→ Request: Please copy the part of the items below that opens with the line containing "Acte anormal de" and closes with the line containing "juillet 3rd, 2026". Include both of those lines and change nothing.

→ Exercise materials:
----
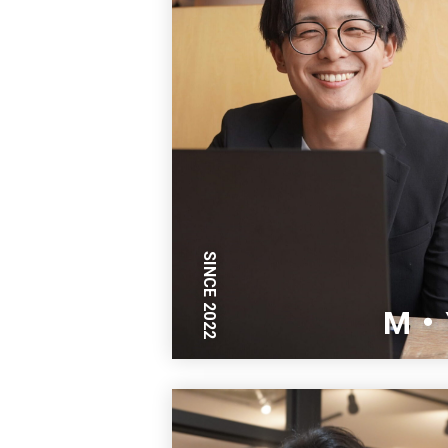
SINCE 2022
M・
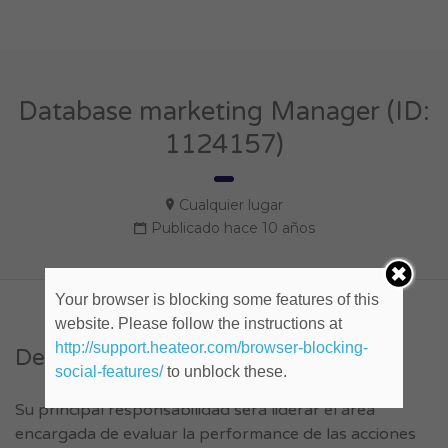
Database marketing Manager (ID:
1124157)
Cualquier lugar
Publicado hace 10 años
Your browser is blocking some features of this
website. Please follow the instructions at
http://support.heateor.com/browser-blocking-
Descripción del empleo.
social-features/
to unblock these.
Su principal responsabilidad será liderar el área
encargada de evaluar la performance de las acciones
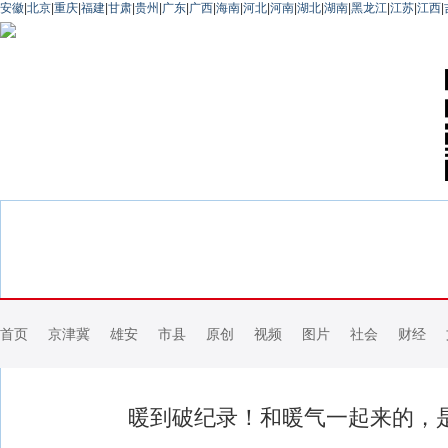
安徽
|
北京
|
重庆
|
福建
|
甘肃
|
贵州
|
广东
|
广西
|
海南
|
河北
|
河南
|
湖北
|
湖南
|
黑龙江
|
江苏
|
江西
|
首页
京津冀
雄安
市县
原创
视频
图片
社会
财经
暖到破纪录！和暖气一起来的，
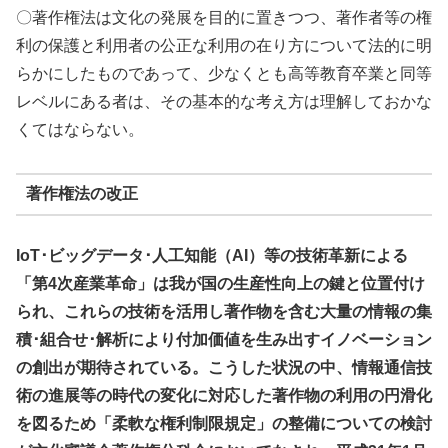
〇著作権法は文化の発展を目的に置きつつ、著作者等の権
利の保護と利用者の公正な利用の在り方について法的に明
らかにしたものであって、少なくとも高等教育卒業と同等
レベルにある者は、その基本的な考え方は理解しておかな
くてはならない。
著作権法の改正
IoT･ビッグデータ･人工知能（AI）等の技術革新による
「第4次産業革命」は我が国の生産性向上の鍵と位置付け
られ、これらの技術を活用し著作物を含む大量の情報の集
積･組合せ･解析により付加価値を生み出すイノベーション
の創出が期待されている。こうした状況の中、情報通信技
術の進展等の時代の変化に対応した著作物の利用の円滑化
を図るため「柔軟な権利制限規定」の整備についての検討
----
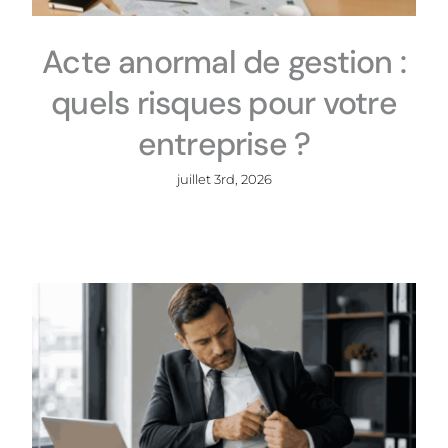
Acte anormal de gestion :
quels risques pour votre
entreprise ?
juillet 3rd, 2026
----
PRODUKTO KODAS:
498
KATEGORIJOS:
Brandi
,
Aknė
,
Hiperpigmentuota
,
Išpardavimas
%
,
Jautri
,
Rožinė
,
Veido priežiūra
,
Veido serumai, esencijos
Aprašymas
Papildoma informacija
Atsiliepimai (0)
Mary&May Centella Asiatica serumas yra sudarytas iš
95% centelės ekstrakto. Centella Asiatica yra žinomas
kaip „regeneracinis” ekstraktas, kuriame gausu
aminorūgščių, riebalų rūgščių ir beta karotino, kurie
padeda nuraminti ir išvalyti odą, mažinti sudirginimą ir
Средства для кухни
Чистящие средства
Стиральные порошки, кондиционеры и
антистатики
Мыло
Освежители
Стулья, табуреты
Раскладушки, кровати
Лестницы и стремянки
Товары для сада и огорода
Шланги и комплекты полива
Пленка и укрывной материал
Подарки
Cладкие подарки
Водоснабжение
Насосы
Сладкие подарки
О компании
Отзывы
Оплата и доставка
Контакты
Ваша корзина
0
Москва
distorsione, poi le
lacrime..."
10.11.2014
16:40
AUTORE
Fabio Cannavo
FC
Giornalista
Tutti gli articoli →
----
→ Task solution:
Acte anormal de gestion :
quels risques pour votre
entreprise ?
juillet 3rd, 2026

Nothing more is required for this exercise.